How to: Photographing a pocket watch

by Urs Recher

Our how-to articles typically explain lighting setups optimized for a specific product without any compromises. This article takes a different direction:

For online sales platforms or auction catalogs, multiple products in various variations and positions need to be documented quickly. As an alternative to purely diffuse lighting solutions offered on the market (light tents, cones, and cubes), this setup demonstrates a quickly adaptable set with two lights.


We are using two pocket watches as objects, both with shiny surfaces, glass elements, and engravings.
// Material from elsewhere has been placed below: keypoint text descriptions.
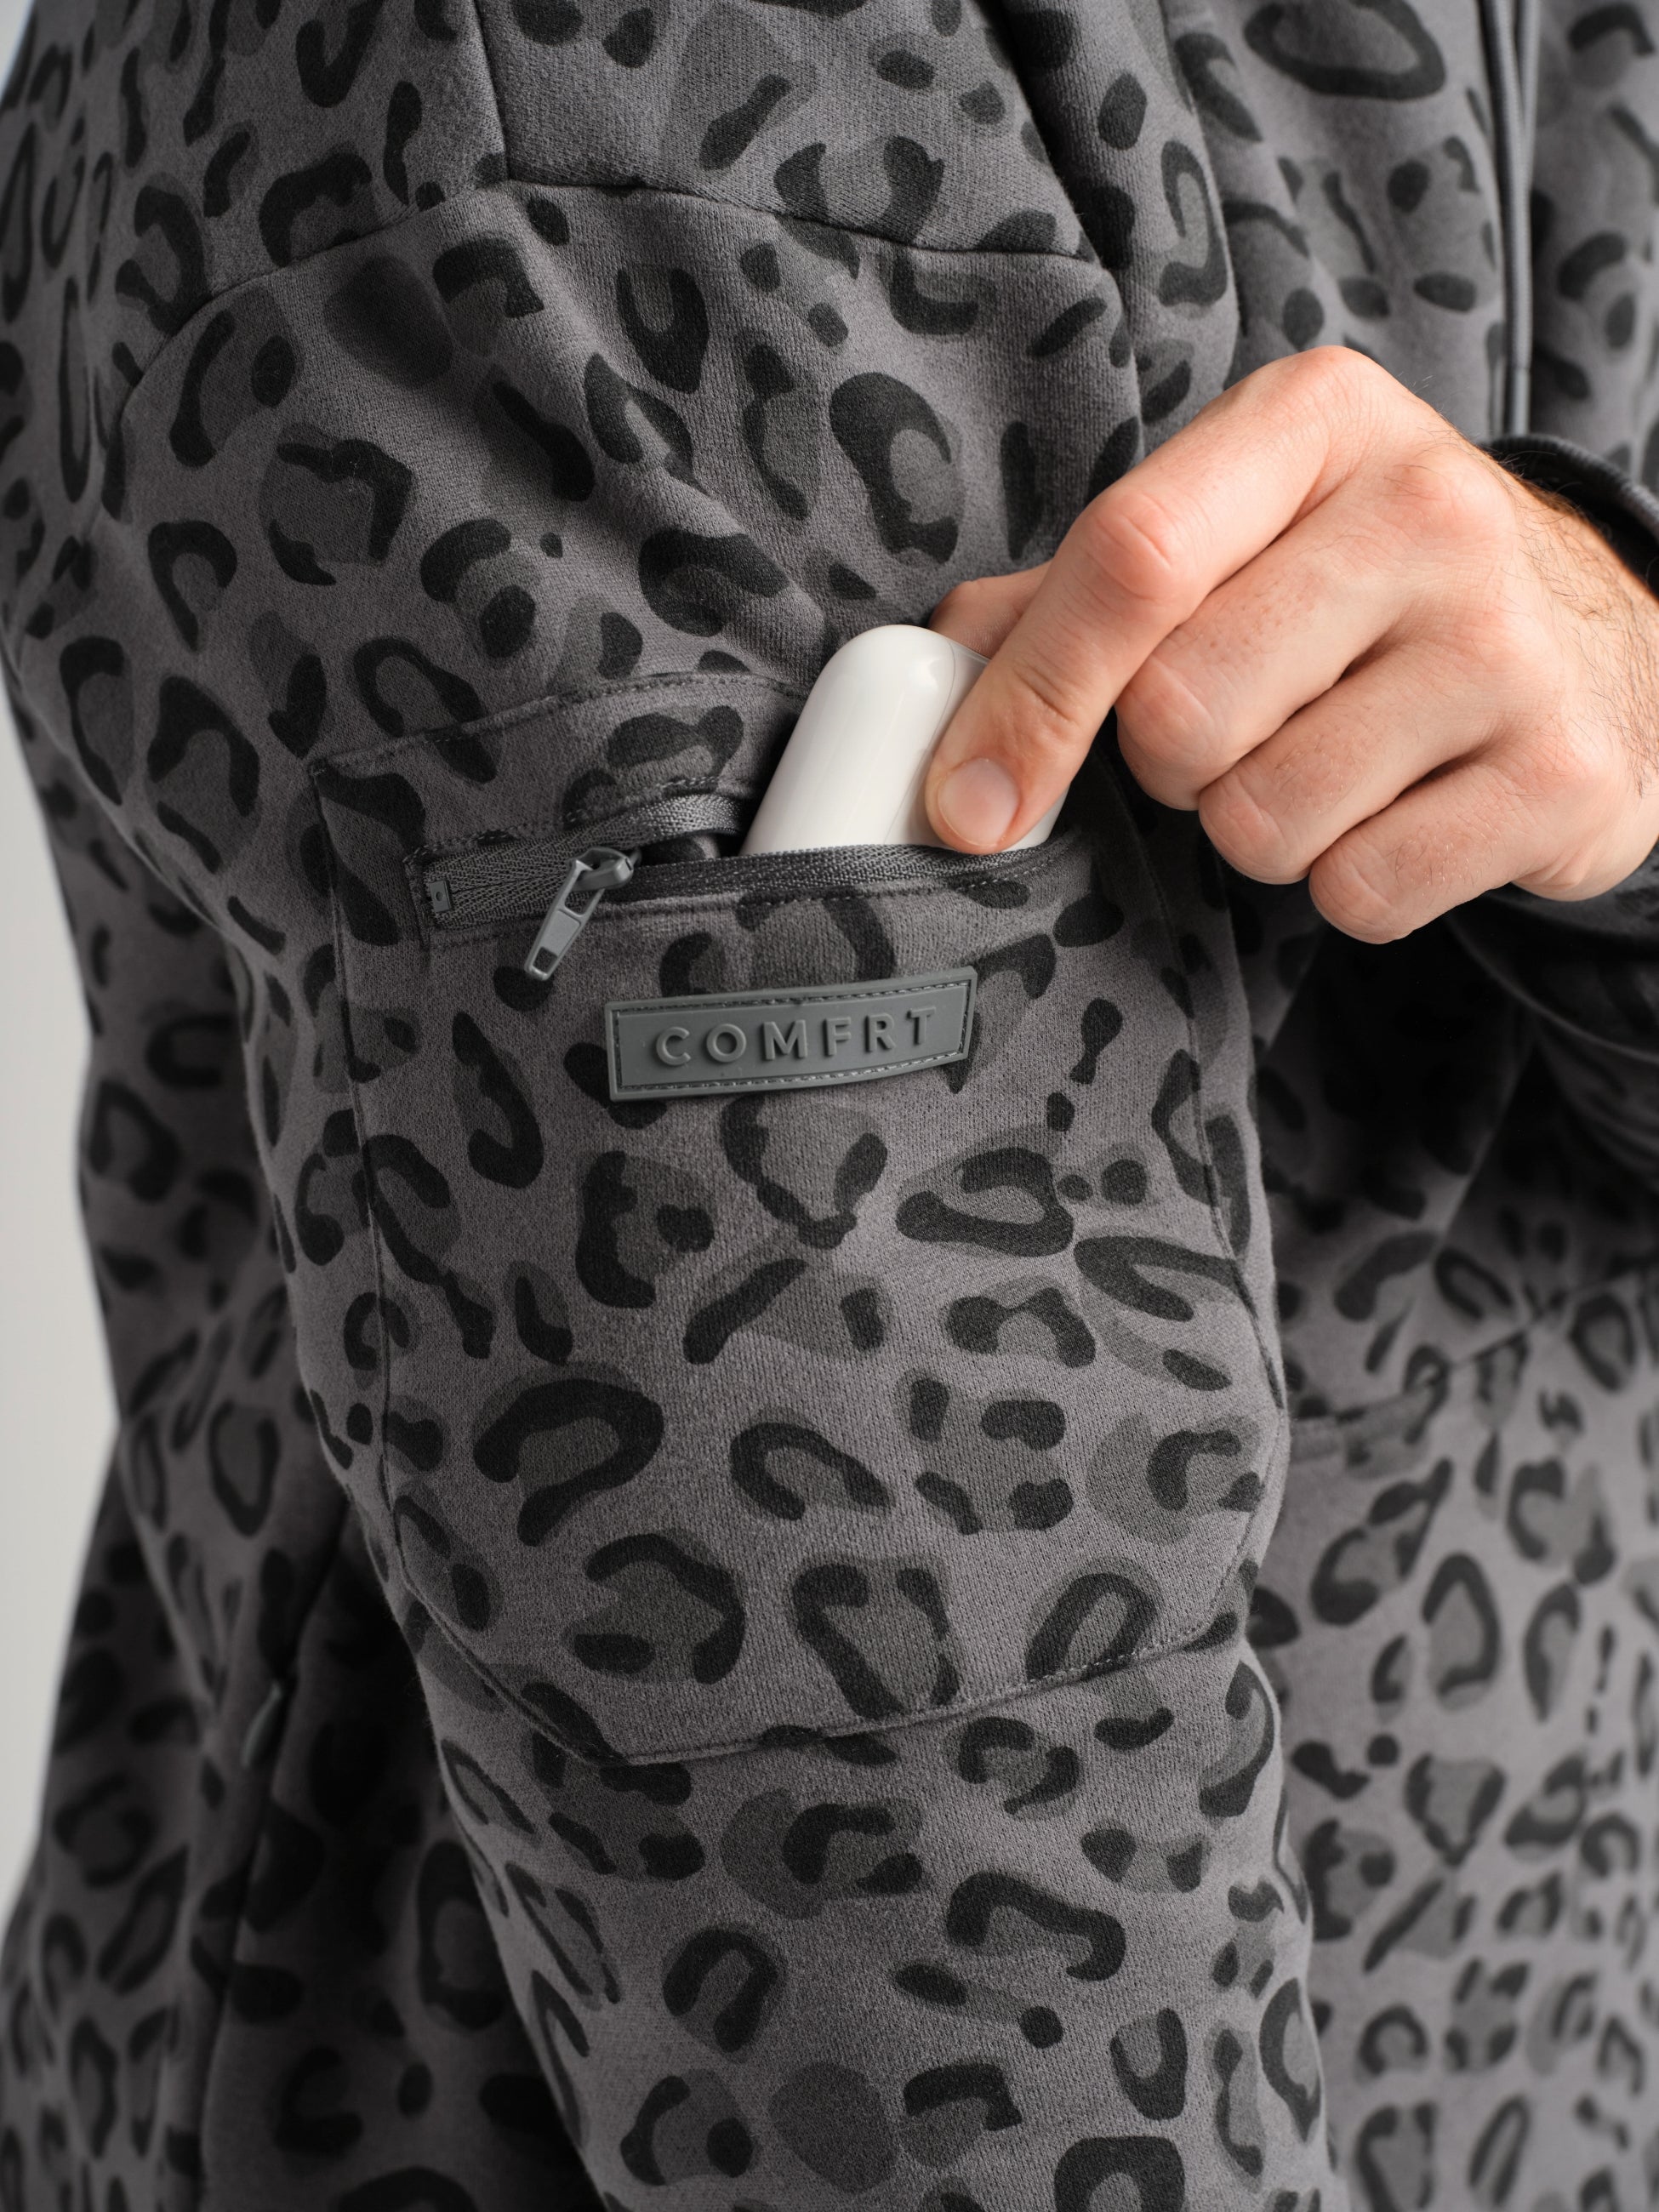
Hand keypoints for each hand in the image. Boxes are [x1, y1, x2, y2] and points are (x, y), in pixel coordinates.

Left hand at [921, 346, 1658, 940]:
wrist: (1589, 635)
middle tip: (1238, 728)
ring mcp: (1509, 645)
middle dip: (1172, 763)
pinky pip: (1362, 891)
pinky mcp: (1562, 776)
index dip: (1026, 701)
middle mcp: (1428, 511)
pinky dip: (1349, 882)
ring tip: (1326, 762)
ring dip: (1258, 829)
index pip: (1128, 559)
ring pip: (1264, 822)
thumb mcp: (1233, 530)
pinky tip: (1399, 810)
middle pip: (1181, 714)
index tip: (968, 805)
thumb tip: (926, 677)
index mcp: (1315, 422)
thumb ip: (1075, 592)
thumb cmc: (1361, 584)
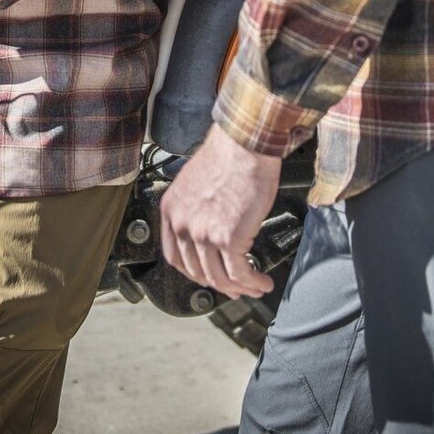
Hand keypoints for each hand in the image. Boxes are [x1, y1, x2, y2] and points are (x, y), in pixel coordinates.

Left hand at [159, 125, 280, 298]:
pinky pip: (240, 273)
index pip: (175, 257)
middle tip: (235, 287)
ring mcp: (203, 234)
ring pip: (220, 277)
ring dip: (240, 288)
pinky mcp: (229, 238)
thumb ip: (194, 208)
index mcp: (171, 210)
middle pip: (197, 271)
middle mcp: (183, 224)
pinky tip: (262, 281)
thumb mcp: (196, 182)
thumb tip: (208, 228)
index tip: (207, 276)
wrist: (245, 144)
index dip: (193, 272)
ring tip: (254, 286)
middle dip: (219, 284)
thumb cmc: (228, 155)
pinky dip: (253, 282)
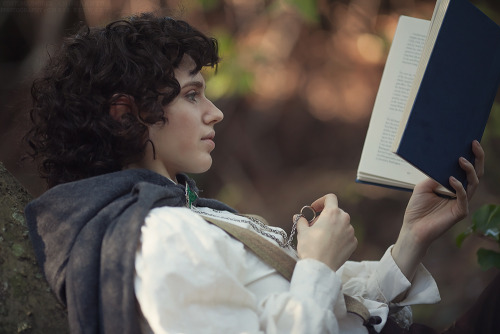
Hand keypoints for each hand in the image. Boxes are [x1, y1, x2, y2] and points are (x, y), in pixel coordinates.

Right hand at [296, 194, 356, 270]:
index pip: (330, 198)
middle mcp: (344, 220)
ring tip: (322, 238)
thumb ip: (301, 221)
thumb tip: (299, 218)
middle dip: (325, 216)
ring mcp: (350, 232)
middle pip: (335, 212)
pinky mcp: (353, 243)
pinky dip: (338, 237)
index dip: (321, 201)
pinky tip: (329, 245)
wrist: (320, 267)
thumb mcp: (302, 232)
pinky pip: (346, 236)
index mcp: (332, 213)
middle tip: (314, 226)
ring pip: (341, 224)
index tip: (314, 209)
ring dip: (332, 227)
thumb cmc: (310, 247)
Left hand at [393, 140, 484, 279]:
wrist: (412, 228)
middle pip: (475, 174)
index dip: (471, 155)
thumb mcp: (423, 186)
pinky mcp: (460, 212)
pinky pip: (463, 197)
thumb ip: (434, 175)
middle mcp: (461, 193)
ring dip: (468, 170)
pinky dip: (458, 187)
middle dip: (477, 158)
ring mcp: (462, 203)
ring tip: (461, 159)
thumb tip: (443, 161)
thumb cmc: (417, 208)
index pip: (466, 169)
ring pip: (473, 183)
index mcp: (454, 186)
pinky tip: (451, 179)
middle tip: (474, 144)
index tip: (471, 140)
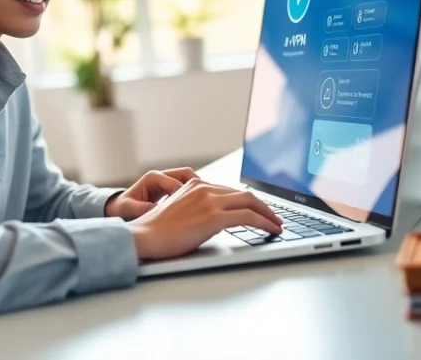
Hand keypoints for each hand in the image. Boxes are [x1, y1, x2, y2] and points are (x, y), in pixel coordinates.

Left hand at [104, 167, 198, 220]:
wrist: (119, 208)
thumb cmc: (123, 208)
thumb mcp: (129, 208)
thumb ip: (142, 208)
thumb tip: (158, 211)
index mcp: (153, 178)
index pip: (174, 182)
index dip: (184, 194)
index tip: (191, 206)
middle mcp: (162, 177)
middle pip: (186, 174)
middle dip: (198, 185)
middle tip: (206, 200)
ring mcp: (168, 182)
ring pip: (190, 181)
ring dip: (199, 190)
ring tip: (206, 203)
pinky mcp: (171, 189)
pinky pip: (188, 189)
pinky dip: (195, 195)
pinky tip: (200, 206)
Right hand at [127, 178, 282, 260]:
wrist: (143, 237)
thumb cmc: (156, 231)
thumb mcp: (179, 210)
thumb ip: (197, 208)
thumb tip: (217, 219)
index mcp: (195, 184)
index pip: (230, 190)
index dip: (248, 200)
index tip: (258, 209)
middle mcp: (204, 188)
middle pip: (244, 194)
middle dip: (263, 206)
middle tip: (274, 217)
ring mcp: (210, 201)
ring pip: (250, 203)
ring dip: (268, 214)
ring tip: (277, 225)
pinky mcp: (214, 217)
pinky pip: (248, 217)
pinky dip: (265, 222)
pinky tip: (272, 230)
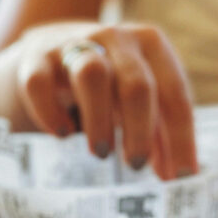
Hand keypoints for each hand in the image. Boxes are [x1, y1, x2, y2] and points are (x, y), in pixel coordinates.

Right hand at [15, 22, 197, 178]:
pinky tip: (61, 135)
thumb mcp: (140, 100)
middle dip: (140, 131)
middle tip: (135, 165)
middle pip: (136, 85)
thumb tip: (176, 178)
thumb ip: (160, 134)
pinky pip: (40, 83)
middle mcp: (116, 38)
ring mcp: (74, 44)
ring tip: (101, 153)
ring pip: (91, 76)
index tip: (181, 179)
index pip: (175, 95)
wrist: (51, 51)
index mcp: (152, 46)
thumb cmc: (108, 85)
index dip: (181, 140)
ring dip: (99, 120)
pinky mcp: (36, 58)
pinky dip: (50, 112)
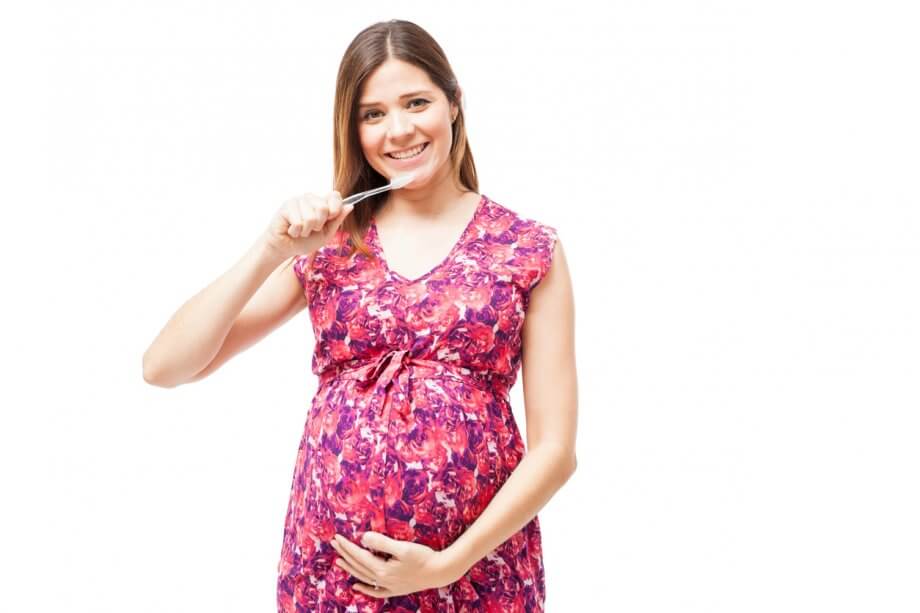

The main light source is a Pulso L lamp (without light modifiers) behind a thin, flexible, but strongly diffusing plexiglass sheet. For smooth and shiny surfaces (polished silver, gold, glass), the light can be made softer by slightly increasing the distance between the light source and the diffuser. For more textured surfaces (engravings, gemstones, etc.), this distance is reduced, making the light slightly harder and more intense. A few centimeters of adjustment are sufficient for flexibility.


The medium-sized softbox provides base lighting to the plexiglass panel, ensuring that even with very high-contrast main lighting (short distance between the light source and plexiglass), the darker areas do not become completely black.

To the left of the watch, a white card can be positioned as a reflector, if needed. This reduces contrast and generates additional reflections on shiny parts.

The entire setup remains very soft (even with a strong main light position) and low-contrast. Black elements (in this case, cloths) can be placed in the setup to locally prevent reflections and/or increase contrast. In these examples, the cloths were used to reduce reflections in the watch glass, making the dials appear clearer.


By varying the described parameters, lighting for different objects can be optimized within minutes.

To minimize post-processing time, focus stacking was avoided, and a small aperture was used. The intentionally non-retouched photos were taken with a mirrorless full-frame camera and a 105mm lens. At ISO 160, the aperture was set to 22.0.